La fiscalité en cas de rachat pour les expatriés

Le principe : Imposition au prélèvement libératoire

Pour les non-résidents, l’article 125AIII du CGI prévoit qu’un prélèvement libératoire est obligatoirement applicable aux revenus qui sont encaissés par des personnes n’ayant pas en France leur domicile fiscal.
Aux termes de ces dispositions, l’assureur a l’obligation d’imposer les produits servis à un non-résident au taux plein du prélèvement libératoire de l’article 125-0A (hors prélèvements sociaux) suivant la durée de détention du contrat et sous réserve de dispositions conventionnelles.

En tant que non-résident ou expatrié, il est impossible d’être imposé au barème progressif de l’impôt sur le revenu ; la fiscalité du rachat est automatiquement soumis au prélèvement libératoire forfaitaire (PLF).
Le taux forfaitaire est conclu entre les deux pays dans la convention fiscale bilatérale.

Pour rappel, les prélèvements forfaitaires libératoires français (PFL) changent selon l’âge du contrat : (sous réservation de convention fiscale plus favorable)

  • PFL de 35%  si le contrat a entre 0 et 4 ans.
  • PFL de 15% si le contrat a entre 4 et 8 ans.
  • PFL de 7.5% si le contrat a plus de 8 ans.

En revanche, si une convention fiscale existe entre les deux pays, le souscripteur pourra demander la fiscalité la plus favorable pour son patrimoine.

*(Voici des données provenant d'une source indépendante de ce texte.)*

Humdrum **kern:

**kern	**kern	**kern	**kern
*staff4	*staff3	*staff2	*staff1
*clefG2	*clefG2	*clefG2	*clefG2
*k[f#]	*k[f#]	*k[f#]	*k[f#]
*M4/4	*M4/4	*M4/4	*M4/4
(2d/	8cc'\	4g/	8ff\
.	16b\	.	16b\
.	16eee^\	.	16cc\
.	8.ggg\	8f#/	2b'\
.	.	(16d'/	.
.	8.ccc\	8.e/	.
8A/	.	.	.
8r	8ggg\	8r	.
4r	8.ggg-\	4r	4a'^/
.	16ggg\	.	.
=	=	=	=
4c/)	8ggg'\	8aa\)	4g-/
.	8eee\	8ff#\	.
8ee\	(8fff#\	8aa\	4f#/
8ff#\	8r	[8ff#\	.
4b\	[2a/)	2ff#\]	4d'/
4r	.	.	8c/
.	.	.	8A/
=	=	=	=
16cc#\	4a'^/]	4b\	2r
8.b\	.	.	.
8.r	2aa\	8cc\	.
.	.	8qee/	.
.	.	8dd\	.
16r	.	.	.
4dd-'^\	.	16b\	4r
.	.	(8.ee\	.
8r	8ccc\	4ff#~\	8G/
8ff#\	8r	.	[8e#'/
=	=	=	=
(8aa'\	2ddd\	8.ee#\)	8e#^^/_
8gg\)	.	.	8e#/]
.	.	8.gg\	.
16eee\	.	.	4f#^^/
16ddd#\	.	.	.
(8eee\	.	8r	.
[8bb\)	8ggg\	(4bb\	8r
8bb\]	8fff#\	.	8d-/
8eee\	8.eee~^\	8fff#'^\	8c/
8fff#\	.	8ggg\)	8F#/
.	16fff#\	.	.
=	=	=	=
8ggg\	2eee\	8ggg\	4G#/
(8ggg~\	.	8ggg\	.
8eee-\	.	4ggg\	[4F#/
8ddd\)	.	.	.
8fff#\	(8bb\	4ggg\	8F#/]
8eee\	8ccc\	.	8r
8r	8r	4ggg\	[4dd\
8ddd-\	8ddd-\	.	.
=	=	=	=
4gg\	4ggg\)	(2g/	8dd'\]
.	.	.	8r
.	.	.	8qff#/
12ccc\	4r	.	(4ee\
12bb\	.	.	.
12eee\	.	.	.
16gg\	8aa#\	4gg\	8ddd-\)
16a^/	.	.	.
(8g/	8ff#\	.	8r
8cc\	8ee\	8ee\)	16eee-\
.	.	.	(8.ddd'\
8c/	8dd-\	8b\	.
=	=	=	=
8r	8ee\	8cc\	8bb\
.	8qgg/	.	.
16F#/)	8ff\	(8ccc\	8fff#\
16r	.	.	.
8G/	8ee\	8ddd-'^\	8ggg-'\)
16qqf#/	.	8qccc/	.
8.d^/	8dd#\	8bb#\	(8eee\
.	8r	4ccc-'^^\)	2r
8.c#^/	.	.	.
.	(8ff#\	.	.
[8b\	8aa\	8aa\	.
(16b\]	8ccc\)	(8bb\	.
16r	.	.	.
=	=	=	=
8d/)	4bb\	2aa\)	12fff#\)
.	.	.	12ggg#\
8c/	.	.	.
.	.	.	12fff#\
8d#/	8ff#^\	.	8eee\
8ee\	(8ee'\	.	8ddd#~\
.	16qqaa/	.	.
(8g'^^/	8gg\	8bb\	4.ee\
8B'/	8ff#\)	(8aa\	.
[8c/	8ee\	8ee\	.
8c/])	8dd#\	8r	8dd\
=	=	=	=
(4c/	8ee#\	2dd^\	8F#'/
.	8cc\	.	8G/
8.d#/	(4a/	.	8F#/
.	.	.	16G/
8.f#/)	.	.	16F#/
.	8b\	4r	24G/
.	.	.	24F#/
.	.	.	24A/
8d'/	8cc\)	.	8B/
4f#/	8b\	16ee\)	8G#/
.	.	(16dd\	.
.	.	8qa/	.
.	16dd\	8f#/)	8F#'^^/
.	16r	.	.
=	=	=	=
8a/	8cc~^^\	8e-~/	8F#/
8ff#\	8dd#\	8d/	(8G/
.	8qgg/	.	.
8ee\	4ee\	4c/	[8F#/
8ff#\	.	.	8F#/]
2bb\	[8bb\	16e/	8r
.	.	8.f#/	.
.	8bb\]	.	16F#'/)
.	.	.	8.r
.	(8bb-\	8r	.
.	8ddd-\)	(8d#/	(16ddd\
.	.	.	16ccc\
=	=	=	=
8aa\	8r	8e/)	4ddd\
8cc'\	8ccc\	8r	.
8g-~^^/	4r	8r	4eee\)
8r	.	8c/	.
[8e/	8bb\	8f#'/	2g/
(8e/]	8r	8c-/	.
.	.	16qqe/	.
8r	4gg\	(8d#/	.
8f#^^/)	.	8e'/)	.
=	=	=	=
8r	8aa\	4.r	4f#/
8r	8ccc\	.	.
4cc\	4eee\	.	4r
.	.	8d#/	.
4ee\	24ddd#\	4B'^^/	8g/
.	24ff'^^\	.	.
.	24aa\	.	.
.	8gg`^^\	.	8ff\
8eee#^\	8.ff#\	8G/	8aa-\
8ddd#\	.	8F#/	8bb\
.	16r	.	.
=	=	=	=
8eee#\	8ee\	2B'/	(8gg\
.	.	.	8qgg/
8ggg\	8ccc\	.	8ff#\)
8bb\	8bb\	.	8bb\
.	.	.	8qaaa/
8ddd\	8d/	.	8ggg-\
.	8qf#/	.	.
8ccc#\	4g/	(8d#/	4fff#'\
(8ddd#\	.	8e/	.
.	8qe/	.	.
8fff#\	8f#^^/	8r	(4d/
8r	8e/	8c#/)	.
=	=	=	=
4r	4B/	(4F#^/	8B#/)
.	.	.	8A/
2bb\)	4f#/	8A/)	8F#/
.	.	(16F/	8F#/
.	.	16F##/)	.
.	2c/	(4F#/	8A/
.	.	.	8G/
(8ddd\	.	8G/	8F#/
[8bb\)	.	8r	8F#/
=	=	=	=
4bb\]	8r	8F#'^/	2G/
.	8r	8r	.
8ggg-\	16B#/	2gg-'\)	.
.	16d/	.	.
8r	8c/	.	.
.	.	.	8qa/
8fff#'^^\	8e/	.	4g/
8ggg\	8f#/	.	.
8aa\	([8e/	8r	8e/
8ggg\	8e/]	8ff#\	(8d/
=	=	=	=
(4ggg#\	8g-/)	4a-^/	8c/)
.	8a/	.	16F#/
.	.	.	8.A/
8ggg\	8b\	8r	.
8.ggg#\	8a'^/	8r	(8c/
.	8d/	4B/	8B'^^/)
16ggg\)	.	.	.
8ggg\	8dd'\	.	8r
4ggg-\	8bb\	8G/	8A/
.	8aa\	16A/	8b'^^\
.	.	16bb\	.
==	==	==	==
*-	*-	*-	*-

De manière générale, le pays d’accueil offre une exonération partielle ou totale de fiscalité  et est plus favorable que la fiscalité française.

De plus, pour éviter la double imposition, les expatriés ou non-résident ont la possibilité d’imputer l’impôt payé en France sur l’impôt demandé dans le pays de sa résidence fiscale.
Seul inconvénient du statut, l’expatrié ne peut pas bénéficier de l’abattement français de 4600 € ou 9200 € appliqués sur les rachats après 8 ans de vie de contrat.

En présence d’une convention fiscale, quatre cas de figure sont alors à envisager:

  • aucun article ne se rattache aux produits visés à l’article 1250A du CGI: le droit interne français s’applique,
  • un article « intérêts » prévoit que l’Etat débiteur des produits peut effectuer un prélèvement à la source variant généralement entre 10 et 15 % selon les conventions : le droit interne français s’applique,
  • un article générique dénommé « intérêts Raquo » ; et visant les intérêts ou produits de créances de toute nature donne le droit exclusif d’imposer à l’Etat de résidence du bénéficiaire : aucune imposition en France
  • pour échapper aux dispositions de l’article 990-1, il est donc primordial de s’assurer, lors de la souscription du contrat d’assurance vie, que le non-résident ne risque pas de voir, à son décès, l’administration fiscale française opposer les dispositions de l’article 4 B.

Pour bénéficier de cette fiscalité de rachat spécifique, le souscripteur devra prouver sa non résidence fiscale française. Il devra le prouver grâce à une attestation fiscale délivrée par son pays de résidence et une attestation sur l’honneur.

En ce qui concerne les prélèvements sociaux, l’expatrié n’est pas assujetti, lors de ses rachats, aux prélèvements sociaux français (CSG-CRDS de 15.5% au 20 février 2014) s’il a le statut de non résident au moment du rachat.